Grid: 11 minutes; Meta: 8 more
Mike Shenk’s Wall Street Journal contest crossword, “Nutcases” — Conrad’s writeup.
This we’re looking a four-letter word. I found the rabbit when I spotted CASHBAR/NEW, a.k.a CASH BARN EW. Cashew was the nut encasing barn. There were four nuts encasing words, and each contained a word that matched another grid entry:
- CASH BARN EW -> SILO (Farm structure)
- PE STORES CAN -> EATS (Puts away
- FIL LINE BERT -> EDGE (Boundary)
- AL GRAY MOND -> DRAB (Like an overcast day)
The mapped entries spell our contest solution SEED. Loved this methodical meta by Mike. Everything in its right place. Solvers: please share your thoughts.
Fun puzzle. One of the few I’ve gotten to solve the meta in a long time. Must be relatively easy if I got it lol
Fun one!! Mike’s Metas are always so precise! I love there was no ambiguity here. Either you got it or you didn’t. Fun one!
Thanks Conrad for the write-up. I agree. This was a clever STUNT. Took me a while to figure out FILBERT as I am not much of a nut eater. Clean, satisfying meta. Nicely done, Mike.
All those “nuts” are actually fruits. 🤣
“Fruitcase” just doesn’t ring, though.
My wife thinks “fruitcake” is more appropriate- as a description of meta solvers…
They’re all culinary nuts, though: https://en.wikipedia.org/wiki/List_of_culinary_nuts
I rarely try metas but I had a go at this one because Eric H said a couple of days ago it was fairly easy and would be a good introduction for those of us who don’t care for metas (see my comment yesterday).
I had the right general idea: either words for nut enclosed in other words, or nuts enclosing something else. But I didn’t get the solution because I was looking for nuts involving single words, not pairs of adjacent words.
Ah well. Not my cup of tea, these kinds of puzzles.
That was my experience as well, expecting hidden words but not seeing them. Of course, I also started by looking at longer entries as potential themers. Finally I scanned the whole puzzle looking for nuts but didn’t catch the starts and ends of them far apart. Instead I saw PESTO as possibly related to pine nuts (and DIETS to eating well generally, although I myself can’t eat nuts), but its symmetrical counterpart, EBERT, ruled that out.
So, as in week-in, week-out before, I was too dumb to get it.
I noticed PESTO and wondered if that was part of it.
I don’t think it’s a matter of being dumb. Metas appeal to a certain kind of puzzle-solving mentality. It’s like those IQ test questions I remember from years ago — they give you a series of numbers and ask you to figure out the next one. I hated those and was terrible at them.

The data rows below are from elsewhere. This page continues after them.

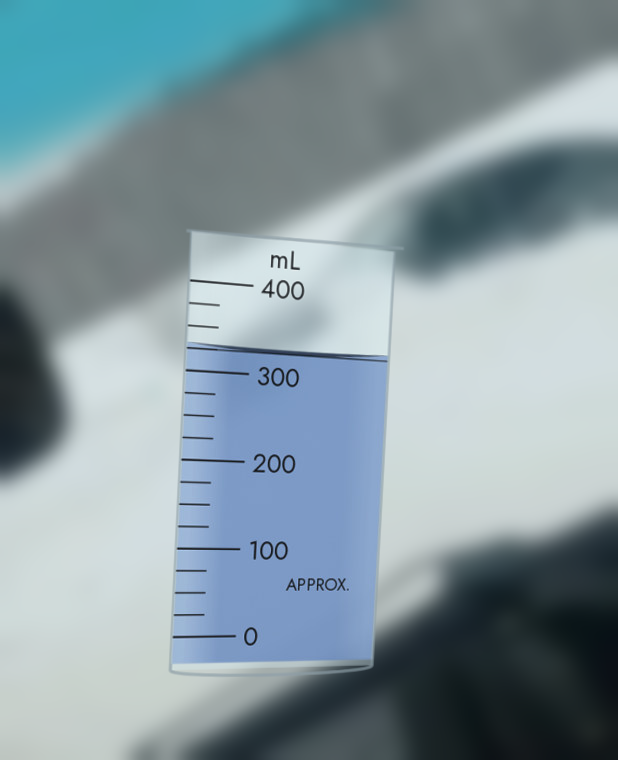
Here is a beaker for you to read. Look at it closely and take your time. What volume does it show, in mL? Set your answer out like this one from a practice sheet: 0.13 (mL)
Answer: 325 (mL)
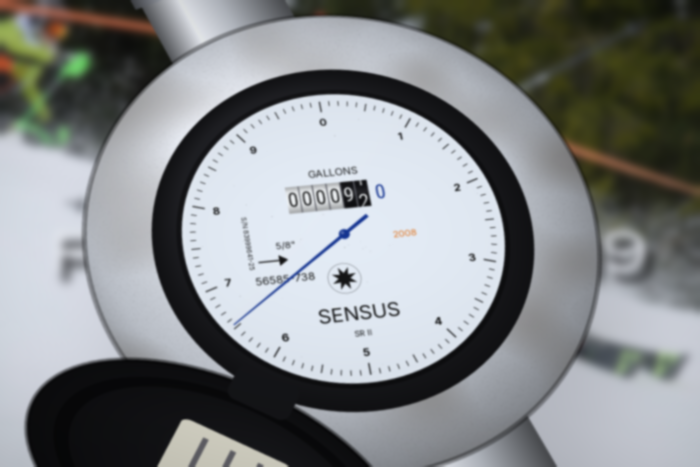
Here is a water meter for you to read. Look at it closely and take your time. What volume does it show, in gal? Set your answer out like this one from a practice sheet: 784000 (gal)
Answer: 916.5 (gal)
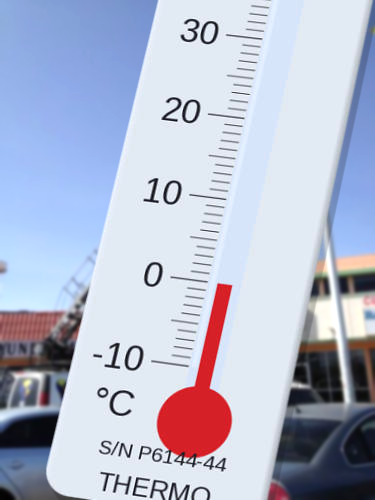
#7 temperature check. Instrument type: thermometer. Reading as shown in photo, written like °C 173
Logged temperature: °C 0
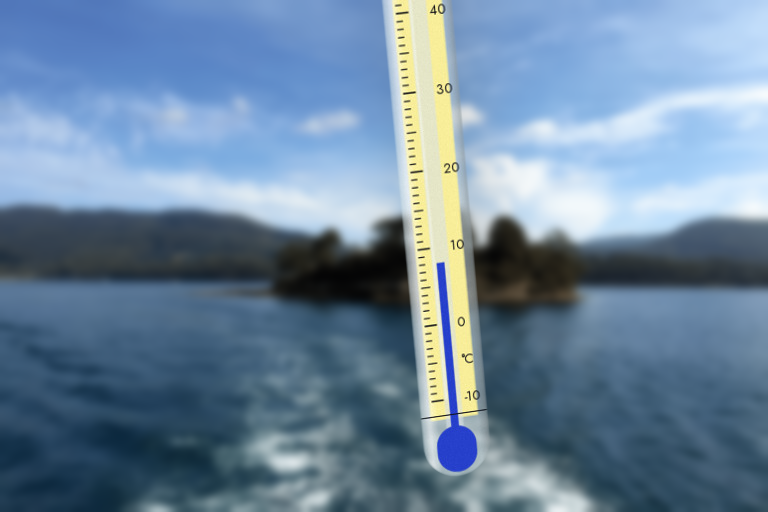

Thanks. I don’t myself feel dumb, to be honest, and I was great at tests like that. Got me into some great schools. I prefer to read hard books that present a puzzle, too. Today I was trying to refresh my old-age memory of field theory, although I fear it’s not coming back, and I’m fond of philosophy and lit crit or theory, where basically you’re asking “what’s THAT about?”
But yes, metas are a very special kind of problem, very open ended. I think of it as my asking what sort of thing I’m looking for and hearing in reply, “you’ll know it when you get it.”
I had a suspicion that the answer was SEED, and I saw CASH, CAN, FIL, and MOND but it took a few minutes for the title to sink in (Mike is usually literal) and I finally saw EW, PE, BERT, and AL. And my suspicion was correct.
I thought they were related as “milk,” but then this is my first time ever doing the meta, and ddin’t realize the second step was usually puzzle related.
Agree with all that this was a very nice, clean meta. And, not previously mentioned, it even included Mike’s ‘signature’ use of 71A as a meta-related confirmation: ‘seed’ is alternative answer to the clue.
Harland Pepper from “Best In Show” was the first person to turn in a correct entry for this puzzle.